4. Free the old position via `push_e_node`.
5. If the node being relocated was `from_n`, update `from_n` to track the new position.
## The Reject Heuristic
The `reject` array is a global optimization that records, for each possible `num` value (0-256), the minimum number of children that failed to fit in any block with that many free slots. This lets `find_places` skip blocks early:
```rust
if self.blocks[idx].num >= nc && nc < self.blocks[idx].reject {
// Worth searching this block
} else {
// Skip: either not enough free slots, or previous experience
// says nc children won't fit in a block with this many free slots
}
```
The heuristic is updated whenever a `find_places` search fails on a block:
```rust
self.blocks[idx].reject = nc;
if self.blocks[idx].reject < self.reject[self.blocks[idx].num] {
self.reject[self.blocks[idx].num] = self.blocks[idx].reject;
}
```
This is a form of memoized pruning: once we learn that 5 children can't fit in a block with 10 free slots, we propagate that knowledge globally so that no future search even attempts it.

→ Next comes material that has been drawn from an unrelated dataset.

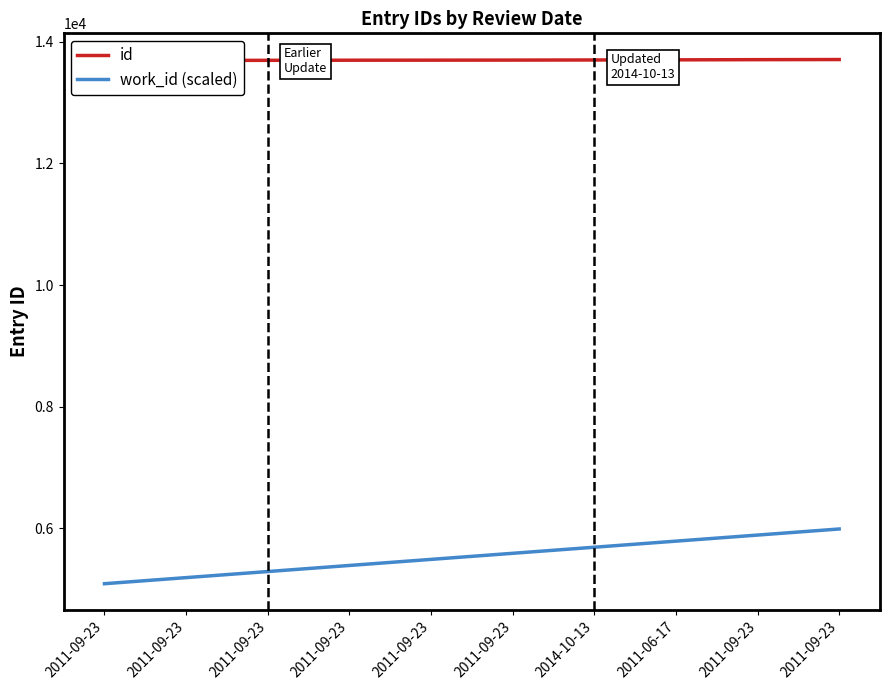

True or false: id and work_id (scaled) cross at least once.

False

## Sibling Chain Management
### `push_sibling`
Inserts a label into a node's child list. When `ordered` is true (the default), the label is inserted in sorted order by walking the sibling chain until the correct position is found. This maintains the invariant that `common_prefix_predict_iter` yields results in lexicographic order.
### `pop_sibling`
Removes a label from the sibling chain. Walks the chain from `child` through `sibling` links until the target label is found, then splices it out.
## `max_trial` Parameter
The `max_trial` field (default: 1) controls how many times a block can be probed by `find_places` before it is demoted from Open to Closed. A lower value makes the search faster but may waste more space; a higher value searches more thoroughly.

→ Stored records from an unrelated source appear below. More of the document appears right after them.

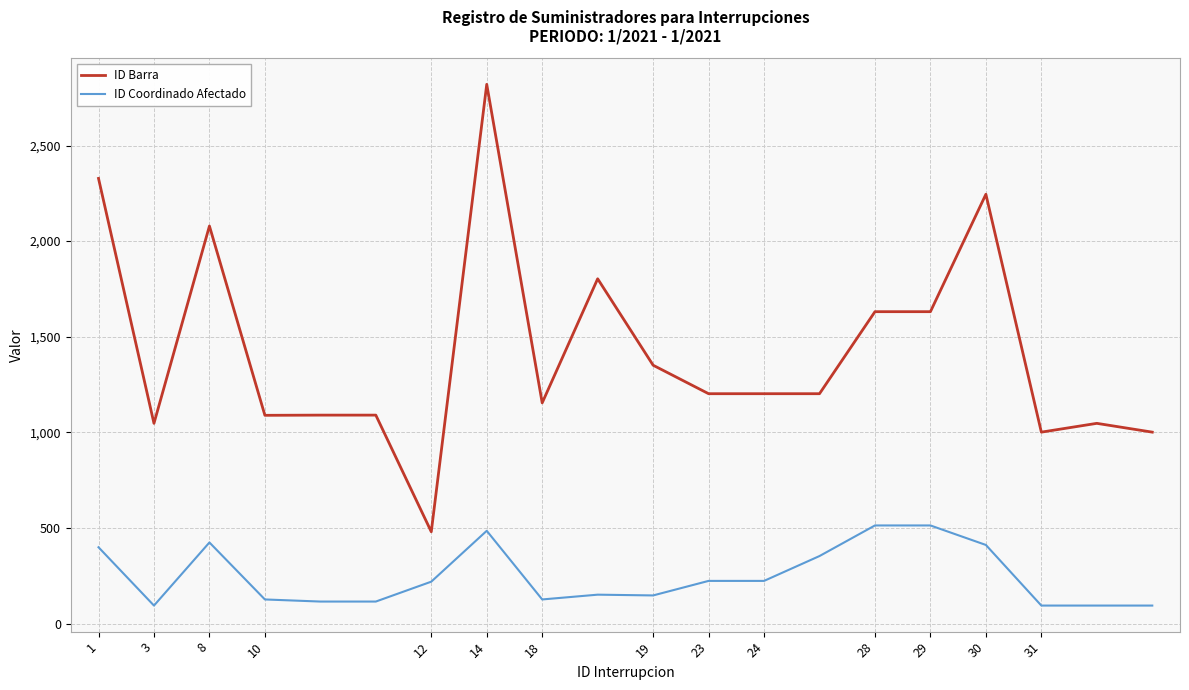

List the series in order of their overall mean, highest first.

ID Barra, ID Coordinado Afectado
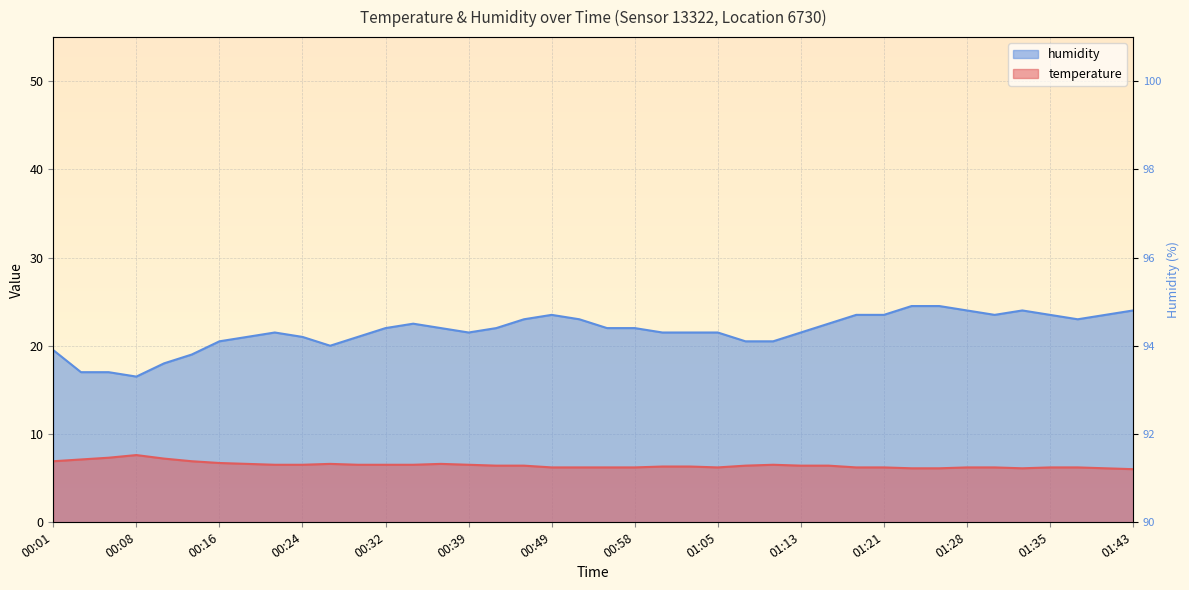

What is the total value across all series at 00:19?

27.6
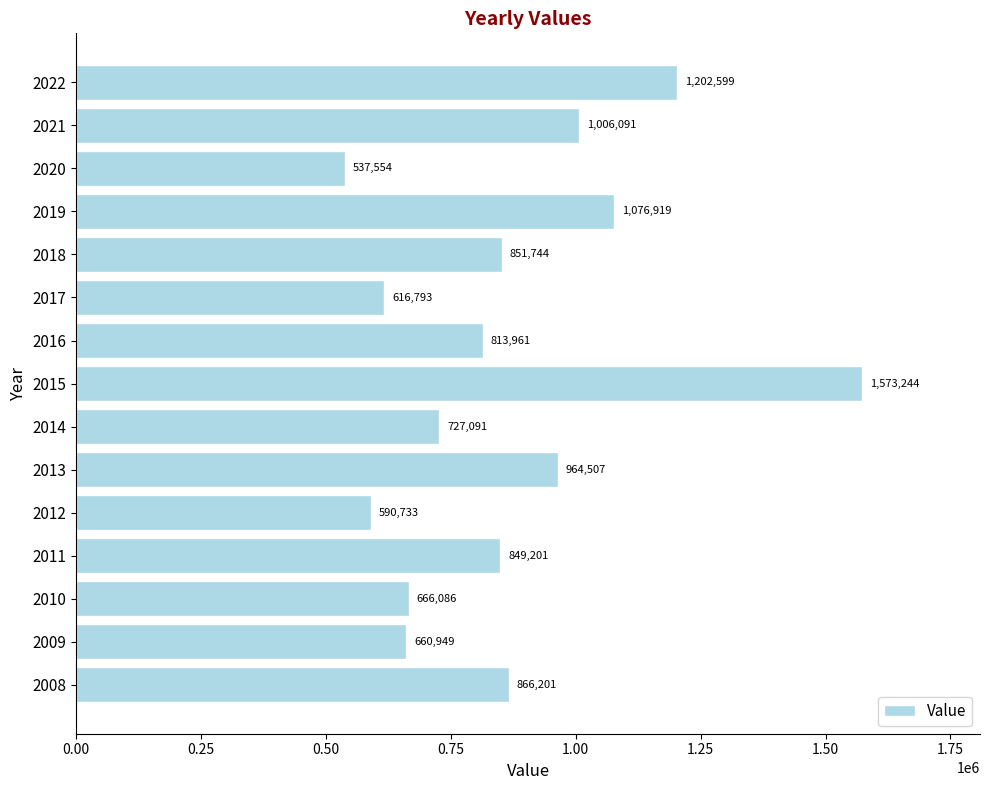

How many bars are there in total?

15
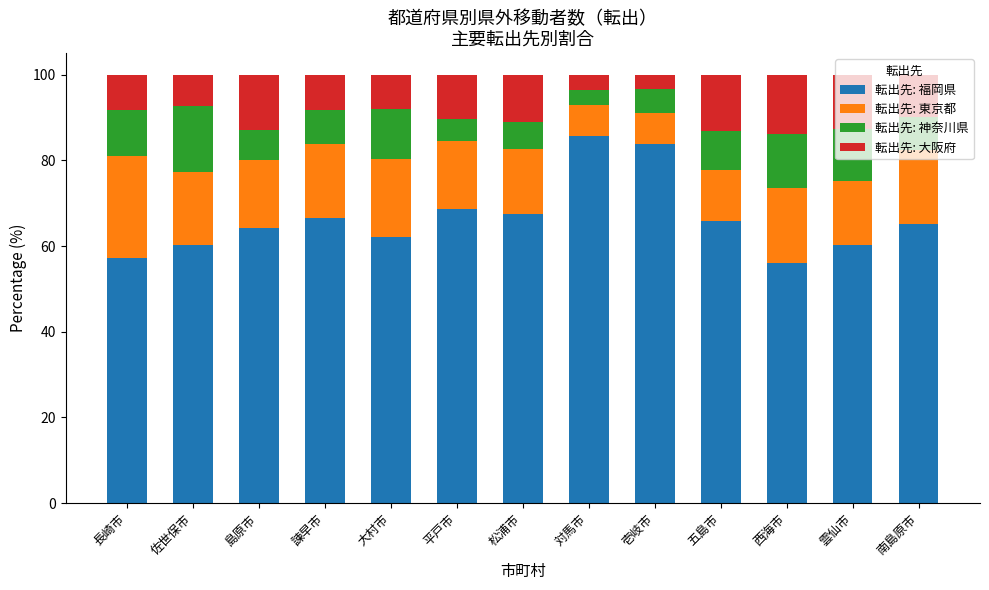

What is the minimum value for 転出先: 福岡県?

56.0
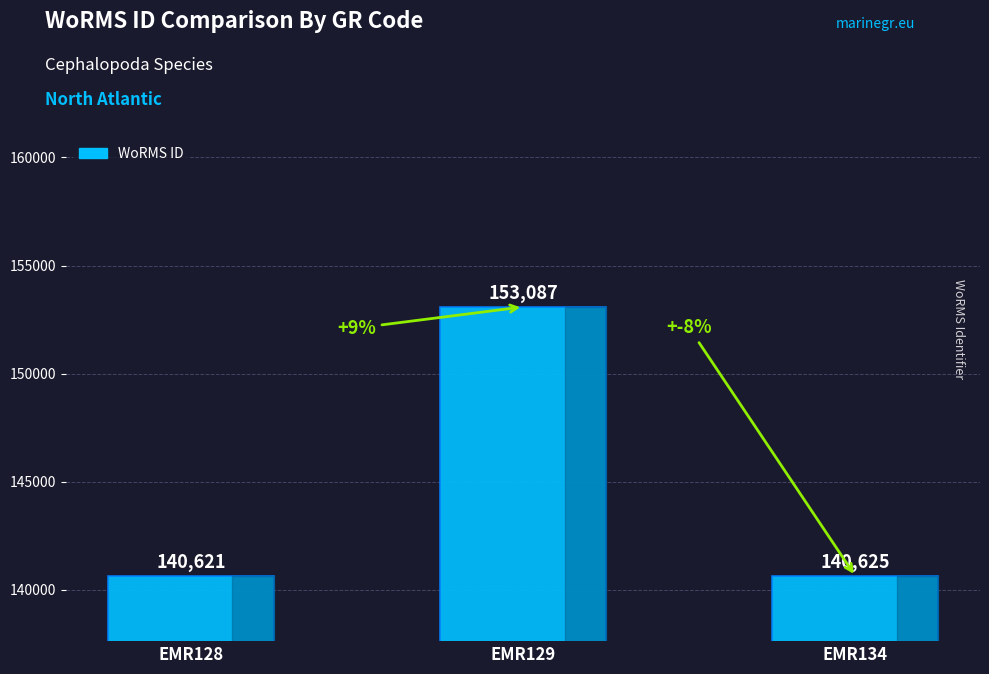

At which category does the chart reach its minimum across all series?

EMR128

With `max_trial = 1`, a block gets at most one chance per insertion cycle. After being probed once unsuccessfully, it moves to Closed and won't be searched again for multi-child allocations until a deletion reopens it.
## Reduced-Trie Mode
With the `reduced-trie` feature enabled, the key behavioral differences are:
1. **Values in leaves**: When a leaf node stores a value, it is placed directly in `base_` (as a non-negative integer) instead of creating a separate terminal child. The sentinel `CEDAR_VALUE_LIMIT = i32::MAX - 1` marks "allocated but no value yet."
2. **Leaf-to-internal promotion**: When inserting a key that extends an existing leaf, the existing value must be moved to a new terminal child before the leaf can become an internal node.

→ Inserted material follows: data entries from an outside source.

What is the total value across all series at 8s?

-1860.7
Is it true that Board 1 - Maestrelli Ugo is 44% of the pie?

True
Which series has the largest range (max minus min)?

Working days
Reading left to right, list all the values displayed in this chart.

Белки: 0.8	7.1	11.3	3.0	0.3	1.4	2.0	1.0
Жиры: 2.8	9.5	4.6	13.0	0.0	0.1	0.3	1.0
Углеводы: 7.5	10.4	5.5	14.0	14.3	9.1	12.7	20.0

3. **Base encoding**: In reduced-trie mode, `base()` returns `-(base_ + 1)` instead of `base_` directly. This encoding allows distinguishing between a leaf with value 0 and an internal node with base 0.
4. **Deletion**: `erase__` checks whether the node is a leaf (base_ >= 0) or has a terminal child, and handles both cases.
These changes are scattered throughout the code as `#[cfg(feature = "reduced-trie")]` blocks, always paired with a `#[cfg(not(feature = "reduced-trie"))]` default.
## Traversal for Predictive Search
The `begin` and `next` functions implement depth-first traversal over the trie's leaves:
### `begin(from, p)`
From node `from`, follows `child` links all the way down to the leftmost leaf. Returns `(value, leaf_node, depth)`.
### `next(from, p, root)`
From a leaf node, finds the next leaf in depth-first order:
1. Check if the current terminal node has a sibling.
2. If not, walk up via `check` (parent pointer), checking for siblings at each level.
3. Once a sibling is found, call `begin` on it to descend to its leftmost leaf.
4. If we reach `root` without finding a sibling, the traversal is complete.
This gives an efficient in-order traversal without recursion or an explicit stack -- the trie's structure itself provides the traversal state through `check` (parent) and `sibling` links.